The cognitive and neuroscience revolutions at the end of the 20th century have advanced the efforts of identifying and localizing cognitive processes. One of the enduring problems in cognitive psychology has been that of representation in its many forms, the activities of representing, the uses of representations in learning, memory, and thinking; and the mechanisms that control the formation of representations (Cocking, 2012).

A third revolution in technology is now expanding cognitive and neuroscience research in new directions and the databases are once again growing. Imaging technologies are enabling researchers to test theoretical conceptions of cognitive representation more precisely. At the same time, new learning technologies, especially computer and interactive technologies, are expanding the scope by adding new issues of representation, such as visual cognition.

‘While current evidence suggests that incremental learning models show promise for addressing the acquisition of perceptual and conceptual knowledge structure in the brain, other possibilities remain that posit more dedicated functions to occipital and temporal cortex, with unsupervised learning applying throughout the visual system in a more feed-forward manner that relies on biases in low-level image statistics between stimulus categories to explain any category preferences in occipitotemporal cortex… On this view, most of the flexibility and adaptability of knowledge representation is handled by the prefrontal cortex… Indeed, it is interesting to note that conceptual “broadening” is observed when the task is categorization… as well as when the task requires individuation’ (Gotts et al., 2014). This leads Gotts (2016) to suggest that it is ‘raising the possibility that prefrontal cortex has a more general role in automatically extracting more abstract category-like structure from individual objects presented in the same context. At a minimum, the future experiments… will help to delineate the bounds on existing incremental learning proposals, allowing us to see how much of the adult knowledge organization is plausibly based in supervised versus unsupervised learning mechanisms, as well as to what extent innate anatomical constraints might contribute’.

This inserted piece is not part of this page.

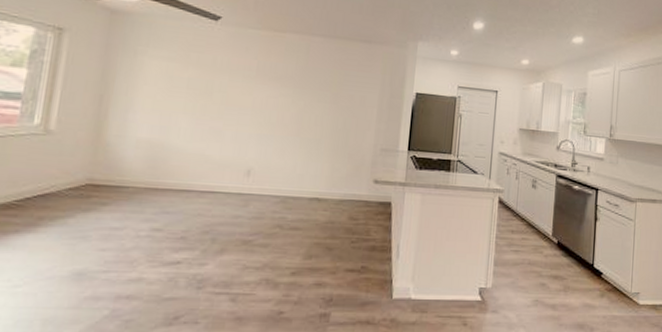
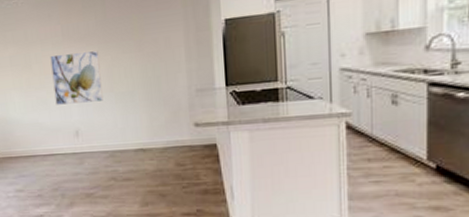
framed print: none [231,87,292,144] -> present [50,50,103,105]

Indeed, because of new evidence and new methodologies, the long-standing research topic of representational thinking has moved from speculation to science. In this evolution, the science of representation has played an important role as a unifying concept across many research disciplines.

During the last century increasing efforts were made to understand mental functioning, such as thought and language. The interest and proliferation of research in cognitive science lead to an exponential increase in approaches to the study of the development of representational thought and language. Cognitive science evolved into an interdisciplinary science. Central to this science was the development of the theory of representation (Sigel, 2012).

The particular choice of content may lead an investigator to findings that are relative and relevant to that particular knowledge domain. Do findings from a particular study (e.g., representational understanding of mathematics) allow for universal generalization to other knowledge domains? The essential meaning that undergirds the various uses of representation from an essential perspective, irrespective of context or content, is that a representation stands for something other than itself: its identity is relative to its referent; it is not an independent entity.

Yet, in the psychological literature, the term representation is often used without providing any context. Thus in psychological parlance, invoking the term representation alone does not provide a common referent, thereby leading to misunderstanding and miscommunication. It seems that the meaning is dependent on the epistemological orientation of the user. If the reader of the text employing a particular term does not share the epistemological base or the referents for the term, it then results in misunderstanding. These representations are all mental, but it is important to realize that the same representation may have a common referent but a different meaning. The meaning is in the head of the speaker and a different meaning may be in the head of the listener.